On peut contester cette orientation avec laquelle j’ai moi-même pris mes distances – je dirai plus loin pourquoi – mais on ne peut pas lui faire dire ce qu’elle ne dit pas. Contrairement à ce que prétend aujourd’hui Arnaud Montebourg, cette note ne recommandait pas à la gauche « d’abandonner les classes moyennes et populaires » au profit d’une « bourgeoisie libérale et optimiste ». Et contrairement à ce que prétend Olivier Faure, elle ne lui recommandait pas non plus de « s’appuyer exclusivement sur quelques minorités actives », les femmes, les jeunes ou les diplômés pouvant difficilement être décrits comme des « minorités actives ». Ce sont là des postures opportunistes et des reconstructions de convenance.

En réalité, les auteurs proposaient un redécoupage des groupes sociaux, notamment à l’intérieur de ce qu’il est convenu d’appeler les classes populaires, c’est-à-dire les CSP « ouvriers » et « employés ». En effet, renoncer à placer la CSP « ouvriers » au cœur de la stratégie électorale de la gauche au profit des jeunes, des femmes et des quartiers populaires, ce n’était pas se détourner de tous les ouvriers, car il n’aura échappé à personne qu’une partie non négligeable d’entre eux sont… des jeunes, des immigrés, des habitants des quartiers populaires et même, dans 20% des cas, des femmes. Et c’est encore plus vrai pour la CSP « employés », l’autre grande composante des classes populaires, dont plus des trois quarts sont justement… des femmes ! Bref, dans le mix sociologique du bloc majoritaire imaginé par les auteurs du rapport, les classes populaires demeuraient fortement présentes mais sous de nouveaux habits et de façon plus sélective, segmentées à partir d’autres critères que ceux définis par les CSP (c’est-à-dire, grosso modo, la position occupée dans le système de production).

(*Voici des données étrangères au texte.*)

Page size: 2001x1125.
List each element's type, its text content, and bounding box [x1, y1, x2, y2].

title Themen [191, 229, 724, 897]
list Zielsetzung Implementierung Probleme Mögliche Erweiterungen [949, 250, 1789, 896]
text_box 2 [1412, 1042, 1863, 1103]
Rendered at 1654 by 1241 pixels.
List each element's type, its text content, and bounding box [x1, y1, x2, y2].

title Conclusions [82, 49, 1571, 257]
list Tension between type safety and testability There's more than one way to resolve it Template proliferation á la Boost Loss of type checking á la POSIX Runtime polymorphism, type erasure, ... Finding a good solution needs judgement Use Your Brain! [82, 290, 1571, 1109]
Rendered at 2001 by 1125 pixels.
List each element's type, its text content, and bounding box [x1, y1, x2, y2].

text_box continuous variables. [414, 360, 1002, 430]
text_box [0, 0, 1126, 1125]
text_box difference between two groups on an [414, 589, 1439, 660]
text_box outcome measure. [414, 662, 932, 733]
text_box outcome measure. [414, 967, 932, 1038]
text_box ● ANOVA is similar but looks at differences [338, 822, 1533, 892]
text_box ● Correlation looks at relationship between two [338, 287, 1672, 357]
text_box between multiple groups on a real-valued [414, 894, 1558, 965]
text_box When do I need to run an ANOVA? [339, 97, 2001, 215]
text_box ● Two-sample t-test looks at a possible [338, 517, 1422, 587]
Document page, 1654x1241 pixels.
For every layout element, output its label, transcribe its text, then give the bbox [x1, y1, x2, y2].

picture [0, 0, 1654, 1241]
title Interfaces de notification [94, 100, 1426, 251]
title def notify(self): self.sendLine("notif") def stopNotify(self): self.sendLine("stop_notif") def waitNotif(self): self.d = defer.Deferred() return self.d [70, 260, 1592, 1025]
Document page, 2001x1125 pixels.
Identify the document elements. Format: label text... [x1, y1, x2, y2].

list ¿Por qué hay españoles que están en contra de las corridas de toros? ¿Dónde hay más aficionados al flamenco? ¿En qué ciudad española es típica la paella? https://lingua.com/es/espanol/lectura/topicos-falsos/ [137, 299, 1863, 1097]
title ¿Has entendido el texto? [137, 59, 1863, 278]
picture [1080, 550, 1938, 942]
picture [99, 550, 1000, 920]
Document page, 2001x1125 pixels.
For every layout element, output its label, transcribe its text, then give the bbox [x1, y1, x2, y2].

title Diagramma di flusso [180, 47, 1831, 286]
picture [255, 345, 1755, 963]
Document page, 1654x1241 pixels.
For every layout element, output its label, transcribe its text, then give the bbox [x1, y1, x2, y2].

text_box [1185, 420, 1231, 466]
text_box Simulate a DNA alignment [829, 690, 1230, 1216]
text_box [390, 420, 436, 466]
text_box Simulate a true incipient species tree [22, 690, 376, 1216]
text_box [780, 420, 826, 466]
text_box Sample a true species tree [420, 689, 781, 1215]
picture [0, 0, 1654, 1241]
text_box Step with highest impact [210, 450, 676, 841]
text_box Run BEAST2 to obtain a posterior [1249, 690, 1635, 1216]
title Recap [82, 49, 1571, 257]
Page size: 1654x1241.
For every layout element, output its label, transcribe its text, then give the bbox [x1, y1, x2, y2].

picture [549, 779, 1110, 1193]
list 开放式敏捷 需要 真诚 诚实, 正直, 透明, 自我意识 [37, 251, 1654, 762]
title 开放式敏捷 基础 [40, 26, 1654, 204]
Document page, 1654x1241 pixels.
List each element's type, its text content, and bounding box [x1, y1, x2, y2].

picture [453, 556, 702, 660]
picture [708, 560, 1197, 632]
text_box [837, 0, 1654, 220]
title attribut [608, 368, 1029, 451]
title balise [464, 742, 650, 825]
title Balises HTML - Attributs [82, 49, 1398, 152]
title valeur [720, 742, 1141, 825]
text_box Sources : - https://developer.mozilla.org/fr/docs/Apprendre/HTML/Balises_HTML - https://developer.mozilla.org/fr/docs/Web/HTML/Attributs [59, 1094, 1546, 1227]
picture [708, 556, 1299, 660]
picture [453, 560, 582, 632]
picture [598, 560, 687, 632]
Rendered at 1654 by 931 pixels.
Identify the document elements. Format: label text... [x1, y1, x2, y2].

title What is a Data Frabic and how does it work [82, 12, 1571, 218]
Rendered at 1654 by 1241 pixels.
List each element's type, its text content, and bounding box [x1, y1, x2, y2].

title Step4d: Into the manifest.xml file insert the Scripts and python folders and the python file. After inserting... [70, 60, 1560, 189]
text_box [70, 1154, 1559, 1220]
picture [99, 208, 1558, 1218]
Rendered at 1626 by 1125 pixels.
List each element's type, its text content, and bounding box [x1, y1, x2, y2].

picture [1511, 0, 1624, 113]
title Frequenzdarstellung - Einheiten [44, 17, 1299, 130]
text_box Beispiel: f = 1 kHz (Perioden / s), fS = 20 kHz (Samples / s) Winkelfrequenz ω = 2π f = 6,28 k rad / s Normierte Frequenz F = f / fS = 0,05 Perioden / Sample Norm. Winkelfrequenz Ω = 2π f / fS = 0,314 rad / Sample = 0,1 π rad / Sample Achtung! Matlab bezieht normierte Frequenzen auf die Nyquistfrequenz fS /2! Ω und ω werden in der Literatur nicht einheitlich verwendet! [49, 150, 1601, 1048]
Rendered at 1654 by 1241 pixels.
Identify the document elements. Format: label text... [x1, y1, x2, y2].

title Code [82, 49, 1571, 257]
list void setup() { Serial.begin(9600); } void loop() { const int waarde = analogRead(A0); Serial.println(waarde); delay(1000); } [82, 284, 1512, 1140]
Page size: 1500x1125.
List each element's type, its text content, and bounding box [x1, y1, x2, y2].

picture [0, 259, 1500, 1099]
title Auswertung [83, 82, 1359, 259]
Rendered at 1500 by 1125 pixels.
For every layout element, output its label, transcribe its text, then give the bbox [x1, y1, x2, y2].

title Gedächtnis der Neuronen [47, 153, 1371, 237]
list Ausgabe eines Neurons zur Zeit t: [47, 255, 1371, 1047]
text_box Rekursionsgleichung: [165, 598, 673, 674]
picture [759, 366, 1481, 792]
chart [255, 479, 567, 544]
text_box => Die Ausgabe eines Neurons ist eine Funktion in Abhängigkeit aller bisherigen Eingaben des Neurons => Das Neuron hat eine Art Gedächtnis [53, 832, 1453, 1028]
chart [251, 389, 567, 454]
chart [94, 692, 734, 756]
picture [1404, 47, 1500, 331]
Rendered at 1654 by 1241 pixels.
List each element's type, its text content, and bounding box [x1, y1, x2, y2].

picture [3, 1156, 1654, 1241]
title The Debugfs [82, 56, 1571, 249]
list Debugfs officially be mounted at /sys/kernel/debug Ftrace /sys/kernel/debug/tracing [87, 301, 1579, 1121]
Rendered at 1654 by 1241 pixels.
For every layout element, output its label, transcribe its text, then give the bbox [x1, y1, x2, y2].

Pourquoi ce redécoupage ? Parce qu’il permettait notamment d’isoler, dans chacune des deux grandes CSP, ceux que les auteurs appelaient les « outsiders » et auxquels ils souhaitaient que la gauche s’adresse en priorité. Chez les ouvriers, par exemple, ils souhaitaient qu’elle privilégie les jeunes qui sont aussi souvent d’origine immigrée, peu voire pas qualifiés et qui « galèrent » plus que les autres pour accéder marché du travail et à l’autonomie. Et chez les employés, ils souhaitaient qu’elle s’adresse en priorité aux femmes (plus des trois quarts de cette catégorie, comme on l’a dit) qui sont dans des emplois souvent précaires, mal rémunérés et à temps partiel ou se heurtent rapidement au « plafond de verre ».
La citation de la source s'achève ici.